* TESTO DA ANALIZZARE *
+---+

ACCADDE OGGI, NACQUE L’UOMO CHE INVENTO’ L’OSSIGENO. JOSEPH PRIESTLEY

ACCADDE OGGI

L’UOMO CHE SCOPRI’ L’OSSIGENO.

IL 13 MARZO 1733, a Fieldhead (Inghilterra) nacque
JOSEPH PRIESTLEY
L’uomo che scoprì l’ossigeno.
Figlio di un fabbricante di tessuti. Ancora ragazzo studiò il latino, il greco, l’ebraico, il tedesco, il francese, l’italiano e antichi idiomi mediorientali, utili per le forniture di materie prime dall’oriente per l’attività paterna. Divenne presto professore di lingue. Compì gli studi nel seminario calvinista di Daventry e svolse il proprio ministero in vari centri dell’Inghilterra, unendo agli studi teologici e filosofici un vivo interesse per le scienze sperimentali anche come autodidatta
In questo periodo di intensa e fruttuosa attività scoprì l’ossido di azoto, l’anidride solforosa, l’acido cloridrico e l’ammoniaca. E, nel 1744, l’ossigeno, che ottenne riscaldando l’ossido rosso di mercurio. Priestley per i suoi studi sui gas era solito usare una campana di vetro con cui svolgeva molti esperimenti: dopo essersi procurato una bacinella contenente acqua, posizionava sopra questa la campana con all’interno una pianta e un topolino, o solo un topolino. Così facendo notava che quando il topolino era l’unico essere all’interno della campana questo moriva molto prima rispetto a quando vi era anche la pianta. Questo indusse Priestley a formulare la seguente teoria: la pianta produceva una sostanza che allungava la vita al topolino. Successivamente questa sostanza venne definita Ossigeno; la parola stessa contiene la parola “geno” il cui significato è generare.

+---+

* DATI *
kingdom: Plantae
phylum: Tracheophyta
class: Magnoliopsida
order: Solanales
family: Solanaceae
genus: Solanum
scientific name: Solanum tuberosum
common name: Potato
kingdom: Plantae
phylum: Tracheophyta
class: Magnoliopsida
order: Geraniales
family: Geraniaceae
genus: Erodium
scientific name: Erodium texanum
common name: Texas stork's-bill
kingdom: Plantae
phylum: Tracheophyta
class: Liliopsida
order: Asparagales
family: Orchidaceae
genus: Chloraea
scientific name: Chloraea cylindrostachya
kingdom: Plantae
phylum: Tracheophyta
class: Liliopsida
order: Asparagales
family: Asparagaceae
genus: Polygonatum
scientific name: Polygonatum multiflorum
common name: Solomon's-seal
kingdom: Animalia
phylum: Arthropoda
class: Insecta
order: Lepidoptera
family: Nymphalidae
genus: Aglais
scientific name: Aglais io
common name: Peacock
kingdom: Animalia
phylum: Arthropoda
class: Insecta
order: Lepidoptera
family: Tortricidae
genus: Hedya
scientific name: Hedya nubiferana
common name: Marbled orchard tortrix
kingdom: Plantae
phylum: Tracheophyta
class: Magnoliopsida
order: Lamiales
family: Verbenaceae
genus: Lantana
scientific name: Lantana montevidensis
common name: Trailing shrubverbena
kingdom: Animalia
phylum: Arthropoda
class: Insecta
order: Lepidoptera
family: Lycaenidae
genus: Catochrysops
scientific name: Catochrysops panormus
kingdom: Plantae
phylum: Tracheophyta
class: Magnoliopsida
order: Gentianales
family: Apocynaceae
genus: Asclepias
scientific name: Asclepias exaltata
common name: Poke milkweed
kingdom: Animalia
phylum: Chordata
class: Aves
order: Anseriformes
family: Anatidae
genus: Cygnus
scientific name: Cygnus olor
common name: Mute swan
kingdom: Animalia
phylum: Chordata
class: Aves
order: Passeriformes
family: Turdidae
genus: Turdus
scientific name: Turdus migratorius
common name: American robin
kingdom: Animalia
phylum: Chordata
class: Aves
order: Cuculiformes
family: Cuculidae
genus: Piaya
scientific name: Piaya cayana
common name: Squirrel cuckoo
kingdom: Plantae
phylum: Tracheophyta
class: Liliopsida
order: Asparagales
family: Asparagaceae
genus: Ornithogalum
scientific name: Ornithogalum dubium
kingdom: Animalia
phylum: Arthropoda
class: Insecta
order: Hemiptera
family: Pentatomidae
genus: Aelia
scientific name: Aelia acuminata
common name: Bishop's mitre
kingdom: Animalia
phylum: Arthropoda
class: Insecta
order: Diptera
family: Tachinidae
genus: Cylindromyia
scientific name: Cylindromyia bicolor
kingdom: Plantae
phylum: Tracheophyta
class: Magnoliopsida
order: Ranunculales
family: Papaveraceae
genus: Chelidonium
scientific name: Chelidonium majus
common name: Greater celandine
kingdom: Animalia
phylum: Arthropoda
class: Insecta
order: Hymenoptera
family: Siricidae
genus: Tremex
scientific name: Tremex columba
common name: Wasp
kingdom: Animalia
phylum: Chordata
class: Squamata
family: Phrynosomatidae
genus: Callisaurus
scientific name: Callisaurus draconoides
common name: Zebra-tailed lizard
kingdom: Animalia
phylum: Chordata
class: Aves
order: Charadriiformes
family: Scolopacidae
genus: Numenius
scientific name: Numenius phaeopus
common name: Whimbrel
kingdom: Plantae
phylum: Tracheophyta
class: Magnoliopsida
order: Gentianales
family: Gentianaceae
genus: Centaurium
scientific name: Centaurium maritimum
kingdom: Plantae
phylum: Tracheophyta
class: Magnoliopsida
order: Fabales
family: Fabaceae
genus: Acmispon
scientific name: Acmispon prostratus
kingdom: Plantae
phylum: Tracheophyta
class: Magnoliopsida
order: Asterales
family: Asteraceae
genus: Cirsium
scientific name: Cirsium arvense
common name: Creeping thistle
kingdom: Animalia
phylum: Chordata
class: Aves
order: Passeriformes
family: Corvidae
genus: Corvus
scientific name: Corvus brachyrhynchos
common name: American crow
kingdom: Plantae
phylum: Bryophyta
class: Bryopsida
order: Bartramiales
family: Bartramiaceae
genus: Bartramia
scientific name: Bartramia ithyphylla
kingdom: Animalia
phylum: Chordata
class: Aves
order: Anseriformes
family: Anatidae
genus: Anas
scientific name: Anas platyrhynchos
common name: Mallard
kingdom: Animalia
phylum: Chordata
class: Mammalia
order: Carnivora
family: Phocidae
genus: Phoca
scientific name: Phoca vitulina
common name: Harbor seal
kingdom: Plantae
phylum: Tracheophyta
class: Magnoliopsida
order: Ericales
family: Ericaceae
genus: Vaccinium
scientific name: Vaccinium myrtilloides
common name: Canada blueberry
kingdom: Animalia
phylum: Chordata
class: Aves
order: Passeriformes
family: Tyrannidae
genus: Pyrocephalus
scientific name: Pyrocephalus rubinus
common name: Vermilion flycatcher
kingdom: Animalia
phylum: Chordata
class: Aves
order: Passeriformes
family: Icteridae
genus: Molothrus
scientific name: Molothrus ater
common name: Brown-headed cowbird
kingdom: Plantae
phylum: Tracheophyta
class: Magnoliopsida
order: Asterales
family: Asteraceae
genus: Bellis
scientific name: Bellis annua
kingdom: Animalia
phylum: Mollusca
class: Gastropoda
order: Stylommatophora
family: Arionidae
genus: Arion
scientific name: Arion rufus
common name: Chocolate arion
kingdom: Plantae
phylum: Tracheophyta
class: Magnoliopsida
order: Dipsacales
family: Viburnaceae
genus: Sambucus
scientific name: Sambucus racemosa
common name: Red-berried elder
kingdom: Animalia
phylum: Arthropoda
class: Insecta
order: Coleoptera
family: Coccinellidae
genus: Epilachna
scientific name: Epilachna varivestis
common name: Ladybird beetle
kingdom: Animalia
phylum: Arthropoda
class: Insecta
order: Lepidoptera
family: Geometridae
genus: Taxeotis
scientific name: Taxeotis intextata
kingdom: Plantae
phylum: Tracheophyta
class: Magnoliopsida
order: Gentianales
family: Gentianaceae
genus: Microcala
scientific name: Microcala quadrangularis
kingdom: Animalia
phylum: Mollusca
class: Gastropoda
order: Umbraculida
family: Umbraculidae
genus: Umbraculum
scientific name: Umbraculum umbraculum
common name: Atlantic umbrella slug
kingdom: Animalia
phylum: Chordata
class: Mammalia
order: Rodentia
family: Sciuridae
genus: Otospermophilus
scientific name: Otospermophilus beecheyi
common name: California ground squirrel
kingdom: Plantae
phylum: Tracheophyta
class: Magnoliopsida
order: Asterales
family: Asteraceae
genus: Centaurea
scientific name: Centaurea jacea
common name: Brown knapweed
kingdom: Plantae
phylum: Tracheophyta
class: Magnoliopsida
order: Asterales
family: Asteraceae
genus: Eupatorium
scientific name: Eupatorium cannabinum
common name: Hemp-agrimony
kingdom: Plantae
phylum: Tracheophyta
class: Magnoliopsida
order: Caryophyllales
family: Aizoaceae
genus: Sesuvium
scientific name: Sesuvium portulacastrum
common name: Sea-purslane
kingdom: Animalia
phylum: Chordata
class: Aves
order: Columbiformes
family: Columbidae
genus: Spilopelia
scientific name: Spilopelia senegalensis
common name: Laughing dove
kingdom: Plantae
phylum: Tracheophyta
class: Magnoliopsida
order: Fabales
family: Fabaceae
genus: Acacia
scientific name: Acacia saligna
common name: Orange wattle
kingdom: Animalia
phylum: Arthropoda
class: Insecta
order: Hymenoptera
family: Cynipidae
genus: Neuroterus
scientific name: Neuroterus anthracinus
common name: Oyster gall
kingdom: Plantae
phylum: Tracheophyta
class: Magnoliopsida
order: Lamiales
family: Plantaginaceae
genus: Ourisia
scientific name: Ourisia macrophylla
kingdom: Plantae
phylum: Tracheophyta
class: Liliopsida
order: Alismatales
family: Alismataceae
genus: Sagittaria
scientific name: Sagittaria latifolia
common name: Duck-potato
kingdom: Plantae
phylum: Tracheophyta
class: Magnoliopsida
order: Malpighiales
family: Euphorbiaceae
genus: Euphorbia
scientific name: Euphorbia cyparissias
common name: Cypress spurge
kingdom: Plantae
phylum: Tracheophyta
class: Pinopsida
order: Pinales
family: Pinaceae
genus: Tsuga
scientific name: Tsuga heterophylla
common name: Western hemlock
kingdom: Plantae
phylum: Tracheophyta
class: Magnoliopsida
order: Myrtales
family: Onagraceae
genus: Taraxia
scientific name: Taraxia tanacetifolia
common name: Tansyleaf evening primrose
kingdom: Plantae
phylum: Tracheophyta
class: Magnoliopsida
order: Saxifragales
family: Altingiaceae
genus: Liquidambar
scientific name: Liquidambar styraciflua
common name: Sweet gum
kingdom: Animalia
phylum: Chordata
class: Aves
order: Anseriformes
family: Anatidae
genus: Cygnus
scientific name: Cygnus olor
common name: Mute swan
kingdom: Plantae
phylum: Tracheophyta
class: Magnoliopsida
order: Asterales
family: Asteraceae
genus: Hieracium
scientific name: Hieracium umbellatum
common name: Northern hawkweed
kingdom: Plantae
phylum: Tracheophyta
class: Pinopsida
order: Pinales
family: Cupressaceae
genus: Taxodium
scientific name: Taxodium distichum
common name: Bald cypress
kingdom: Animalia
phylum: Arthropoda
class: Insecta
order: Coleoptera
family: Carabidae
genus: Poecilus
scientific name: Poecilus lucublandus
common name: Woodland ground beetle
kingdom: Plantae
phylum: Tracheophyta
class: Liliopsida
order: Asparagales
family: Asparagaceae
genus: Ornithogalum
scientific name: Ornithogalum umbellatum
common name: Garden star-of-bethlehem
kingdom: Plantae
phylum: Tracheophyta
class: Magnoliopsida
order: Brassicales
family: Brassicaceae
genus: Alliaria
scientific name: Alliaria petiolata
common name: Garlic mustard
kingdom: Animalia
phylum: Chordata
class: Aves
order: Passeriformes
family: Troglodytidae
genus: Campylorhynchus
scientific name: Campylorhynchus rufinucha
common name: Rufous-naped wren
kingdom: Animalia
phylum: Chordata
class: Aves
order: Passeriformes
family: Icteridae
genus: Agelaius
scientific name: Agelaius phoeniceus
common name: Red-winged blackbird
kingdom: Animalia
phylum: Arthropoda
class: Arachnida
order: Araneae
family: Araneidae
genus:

+---+

Secondo il testo su Joseph Priestley, quale sostanza riscaldò per ottenere l'ossigeno?

* RISPOSTA *
L'ossido rosso di mercurio.